# [Data extracts]

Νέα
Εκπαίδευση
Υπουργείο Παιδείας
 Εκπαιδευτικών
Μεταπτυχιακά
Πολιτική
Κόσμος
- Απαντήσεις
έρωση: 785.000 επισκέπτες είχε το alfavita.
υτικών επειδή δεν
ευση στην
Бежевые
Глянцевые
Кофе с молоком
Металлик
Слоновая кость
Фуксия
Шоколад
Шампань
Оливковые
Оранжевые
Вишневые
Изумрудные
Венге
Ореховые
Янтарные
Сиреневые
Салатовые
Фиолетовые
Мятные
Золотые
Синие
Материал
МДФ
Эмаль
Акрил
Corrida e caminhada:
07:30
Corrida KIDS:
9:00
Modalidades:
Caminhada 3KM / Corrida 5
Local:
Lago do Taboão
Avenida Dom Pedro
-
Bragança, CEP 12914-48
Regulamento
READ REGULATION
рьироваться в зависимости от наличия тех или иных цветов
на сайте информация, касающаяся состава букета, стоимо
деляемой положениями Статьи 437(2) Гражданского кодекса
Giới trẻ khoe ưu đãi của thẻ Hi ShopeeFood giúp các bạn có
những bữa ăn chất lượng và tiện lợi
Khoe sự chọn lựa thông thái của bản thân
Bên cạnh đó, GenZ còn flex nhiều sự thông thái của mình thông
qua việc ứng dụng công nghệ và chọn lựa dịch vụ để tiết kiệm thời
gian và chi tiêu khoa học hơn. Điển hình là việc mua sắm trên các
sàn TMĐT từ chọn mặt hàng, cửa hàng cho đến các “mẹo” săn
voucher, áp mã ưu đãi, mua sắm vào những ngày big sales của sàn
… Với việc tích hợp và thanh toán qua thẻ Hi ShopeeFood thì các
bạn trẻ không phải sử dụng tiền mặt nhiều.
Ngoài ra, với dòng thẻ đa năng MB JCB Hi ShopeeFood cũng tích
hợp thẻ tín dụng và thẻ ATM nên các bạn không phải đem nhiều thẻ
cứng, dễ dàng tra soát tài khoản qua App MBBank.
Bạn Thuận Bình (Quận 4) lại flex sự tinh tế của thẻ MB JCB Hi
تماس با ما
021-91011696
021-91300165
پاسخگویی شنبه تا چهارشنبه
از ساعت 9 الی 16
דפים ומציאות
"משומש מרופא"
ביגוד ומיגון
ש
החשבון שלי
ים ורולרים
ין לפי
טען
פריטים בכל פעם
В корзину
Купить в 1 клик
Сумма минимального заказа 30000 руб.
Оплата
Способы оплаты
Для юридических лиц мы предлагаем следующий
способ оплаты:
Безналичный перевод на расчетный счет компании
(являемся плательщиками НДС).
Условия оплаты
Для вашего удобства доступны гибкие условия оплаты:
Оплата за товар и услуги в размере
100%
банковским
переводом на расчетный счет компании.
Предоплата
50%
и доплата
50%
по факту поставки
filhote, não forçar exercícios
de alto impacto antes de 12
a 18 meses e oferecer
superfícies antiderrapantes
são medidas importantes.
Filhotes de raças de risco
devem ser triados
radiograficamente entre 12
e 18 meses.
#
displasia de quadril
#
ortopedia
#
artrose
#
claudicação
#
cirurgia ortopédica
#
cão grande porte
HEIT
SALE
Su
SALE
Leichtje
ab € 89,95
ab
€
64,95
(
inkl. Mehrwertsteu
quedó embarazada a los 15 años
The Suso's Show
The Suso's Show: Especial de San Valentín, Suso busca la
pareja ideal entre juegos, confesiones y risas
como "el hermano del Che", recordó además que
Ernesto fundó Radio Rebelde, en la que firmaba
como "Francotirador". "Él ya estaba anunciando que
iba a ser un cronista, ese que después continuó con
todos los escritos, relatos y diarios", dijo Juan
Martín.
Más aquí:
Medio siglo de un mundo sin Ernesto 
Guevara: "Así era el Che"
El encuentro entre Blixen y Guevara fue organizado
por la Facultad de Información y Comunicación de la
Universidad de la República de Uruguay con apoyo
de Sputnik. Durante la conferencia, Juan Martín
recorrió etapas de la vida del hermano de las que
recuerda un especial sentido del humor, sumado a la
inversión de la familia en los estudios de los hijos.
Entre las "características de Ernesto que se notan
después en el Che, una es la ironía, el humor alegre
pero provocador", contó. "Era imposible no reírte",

# [Assigned task]
An exact copy of every entry is what is needed here.

# [Your response]
Νέα
Εκπαίδευση
Υπουργείο Παιδείας
 Εκπαιδευτικών
Μεταπτυχιακά
Πολιτική
Κόσμος
- Απαντήσεις
έρωση: 785.000 επισκέπτες είχε το alfavita.
υτικών επειδή δεν
ευση στην
Бежевые
Глянцевые
Кофе с молоком
Металлик
Слоновая кость
Фуксия
Шоколад
Шампань
Оливковые
Оранжевые
Вишневые
Изумрудные
Венге
Ореховые
Янтарные
Сиреневые
Салатовые
Фиолетовые
Мятные
Золотые
Синие
Материал
МДФ
Эмаль
Акрил
Corrida e caminhada:
07:30
Corrida KIDS:
9:00
Modalidades:
Caminhada 3KM / Corrida 5
Local:
Lago do Taboão
Avenida Dom Pedro
-
Bragança, CEP 12914-48
Regulamento
READ REGULATION
рьироваться в зависимости от наличия тех или иных цветов
на сайте информация, касающаяся состава букета, стоимо
деляемой положениями Статьи 437(2) Гражданского кодекса
Giới trẻ khoe ưu đãi của thẻ Hi ShopeeFood giúp các bạn có
những bữa ăn chất lượng và tiện lợi
Khoe sự chọn lựa thông thái của bản thân
Bên cạnh đó, GenZ còn flex nhiều sự thông thái của mình thông
qua việc ứng dụng công nghệ và chọn lựa dịch vụ để tiết kiệm thời
gian và chi tiêu khoa học hơn. Điển hình là việc mua sắm trên các
sàn TMĐT từ chọn mặt hàng, cửa hàng cho đến các “mẹo” săn
voucher, áp mã ưu đãi, mua sắm vào những ngày big sales của sàn
… Với việc tích hợp và thanh toán qua thẻ Hi ShopeeFood thì các
bạn trẻ không phải sử dụng tiền mặt nhiều.
Ngoài ra, với dòng thẻ đa năng MB JCB Hi ShopeeFood cũng tích
hợp thẻ tín dụng và thẻ ATM nên các bạn không phải đem nhiều thẻ
cứng, dễ dàng tra soát tài khoản qua App MBBank.
Bạn Thuận Bình (Quận 4) lại flex sự tinh tế của thẻ MB JCB Hi
تماس با ما
021-91011696
021-91300165
پاسخگویی شنبه تا چهارشنبه
از ساعت 9 الی 16
דפים ומציאות
"משומש מרופא"
ביגוד ומיגון
ש
החשבון שלי
ים ורולרים
ין לפי
טען
פריטים בכל פעם
В корзину
Купить в 1 клик
Сумма минимального заказа 30000 руб.
Оплата
Способы оплаты
Для юридических лиц мы предлагаем следующий
способ оплаты:
Безналичный перевод на расчетный счет компании
(являемся плательщиками НДС).
Условия оплаты
Для вашего удобства доступны гибкие условия оплаты:
Оплата за товар и услуги в размере
100%
банковским
переводом на расчетный счет компании.
Предоплата
50%
и доплата
50%
по факту поставки
filhote, não forçar exercícios
de alto impacto antes de 12
a 18 meses e oferecer
superfícies antiderrapantes
são medidas importantes.
Filhotes de raças de risco
devem ser triados
radiograficamente entre 12
e 18 meses.
#
displasia de quadril
#
ortopedia
#
artrose
#
claudicação
#
cirurgia ortopédica
#
cão grande porte
HEIT
SALE
Su
SALE
Leichtje
ab € 89,95
ab
€
64,95
(
inkl. Mehrwertsteu
quedó embarazada a los 15 años
The Suso's Show
The Suso's Show: Especial de San Valentín, Suso busca la
pareja ideal entre juegos, confesiones y risas
como "el hermano del Che", recordó además que
Ernesto fundó Radio Rebelde, en la que firmaba
como "Francotirador". "Él ya estaba anunciando que
iba a ser un cronista, ese que después continuó con
todos los escritos, relatos y diarios", dijo Juan
Martín.
Más aquí:
Medio siglo de un mundo sin Ernesto 
Guevara: "Así era el Che"
El encuentro entre Blixen y Guevara fue organizado
por la Facultad de Información y Comunicación de la
Universidad de la República de Uruguay con apoyo
de Sputnik. Durante la conferencia, Juan Martín
recorrió etapas de la vida del hermano de las que
recuerda un especial sentido del humor, sumado a la
inversión de la familia en los estudios de los hijos.
Entre las "características de Ernesto que se notan
después en el Che, una es la ironía, el humor alegre
pero provocador", contó. "Era imposible no reírte",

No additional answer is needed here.